Rever "Annie Hall", de Woody Allen, quase cinquenta anos depois de seu lançamento nos faz sentir um pouco como no voo incerto daquela bolinha que percorre a quadra no final de "Ponto final - Match point". Sabe-se lá onde é que ela vai cair.
Impasse que ficou ainda mais grave a partir da morte da de Diane Keaton, a atriz que encarna a protagonista, personagem por quem quase todos nós nos apaixonamos — ela tinha a cabeça cheia de problemas, não importava, gostávamos mesmo assim.
A constatação de que o longa tem quase meio século chega a ser contraditória com a própria modernidade que ele transmite, uma leitura ao mesmo tempo engraçada e cruel dos impasses tão presentes nos anos 1970 e que, com outras versões, continuam a existir.
"Annie Hall" (o título brasileiro do filme é impublicável) marcou uma virada na carreira de Allen. Foi como se praticamente todos os muitos que vieram a seguir fossem uma variação dos temas principais da hoje quase cinquentenária obra-prima.
Como se o diretor, clarinetista e amante do jazz passasse, desde então, a improvisar sobre uma mesma canção que tratava de impasses amorosos e políticos, angústias profissionais, dificuldades de amadurecimento, impasses intelectuais, perspectiva de velhice, desorientação quanto a papéis masculinos e femininos — o colete e a gravata usados por Annie reforçavam o quanto aparências enganam.

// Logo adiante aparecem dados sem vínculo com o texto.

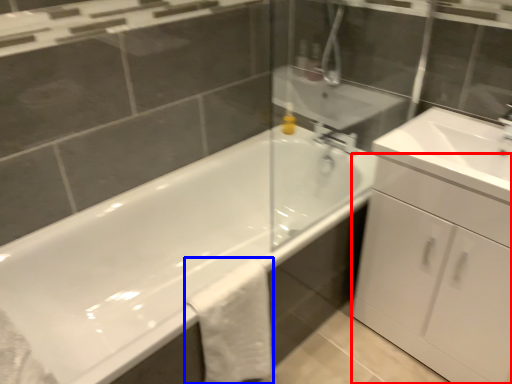
Question: Which object appears farthest to the camera in this image, cabinetry (highlighted by a red box) or bath towel (highlighted by a blue box)?

Choices:
 (A) cabinetry
 (B) bath towel

Answer: (B)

Nos filmes posteriores, Allen ora buscava a mesma alternância entre humor e drama — mais precisamente, uma combinação entre os dois elementos, como no também espetacular "Manhattan" —, ora privilegiava um elemento ou outro. Mas tudo parecia derivado de "Annie Hall", daí aquela impressão de que todos os filmes pós-1977 são quase capítulos de um seriado.
Em alguns deles, o cineasta reforçava os tons sombrios que remetiam ao ídolo Ingmar Bergman, como "Interiores" e "Setembro"; em outros, focava na comédia, casos de "Tiros na Broadway", "A Rosa Púrpura do Cairo" e, de certa forma, "Zelig". De vez em quando, como em "Meia-noite em Paris" e "Vicky Cristina Barcelona", recuperava a pegada de "Annie Hall", e tome de convivência entre gargalhadas e lágrimas da plateia.
Em seus filmes, Allen ressalta que, como no caso de qualquer um de nós, vilões e mocinhos podem existir num mesmo personagem. Deixa claro para o espectador que são provisórios os finais felizes que encerram algumas de suas obras: haverá novas alegrias e tristezas, na tela e fora dela, depois daqueles créditos sóbrios, elegantes e belos como só a combinação de preto e branco é capaz de produzir.
Aos 89 anos, ele permanece produtivo e provocador. Repete em seus filmes motes que celebrizou em "Annie Hall" e que brincam com nossos cotidianos becos sem saída. Em um deles frisa que a vida, como a comida de um determinado resort, é ruim, mas bem que poderia ser servida em maior quantidade. O outro é a história do sujeito que reclama de o irmão achar que é uma galinha — dir não o corrigir porque precisa dos ovos que ele põe. Um autoengano que remete às armadilhas do amor.